#### TASK INSTRUCTIONS
Filter the data for lines with the word "property", then copy every line so identified.

#### Stored items
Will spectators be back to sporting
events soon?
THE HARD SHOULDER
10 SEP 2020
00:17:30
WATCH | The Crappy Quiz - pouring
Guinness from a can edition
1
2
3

...

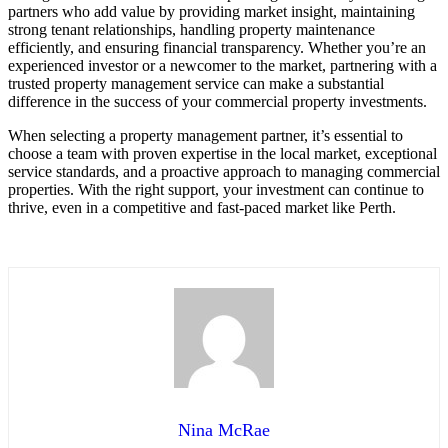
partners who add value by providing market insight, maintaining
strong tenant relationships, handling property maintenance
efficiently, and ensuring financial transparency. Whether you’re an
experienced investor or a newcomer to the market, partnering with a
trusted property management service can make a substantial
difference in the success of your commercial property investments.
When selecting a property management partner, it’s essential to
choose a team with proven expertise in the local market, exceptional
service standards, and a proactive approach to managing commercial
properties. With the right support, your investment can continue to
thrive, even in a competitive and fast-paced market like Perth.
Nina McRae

#### EXPECTED OUTPUT
strong tenant relationships, handling property maintenance
trusted property management service can make a substantial
difference in the success of your commercial property investments.
When selecting a property management partner, it’s essential to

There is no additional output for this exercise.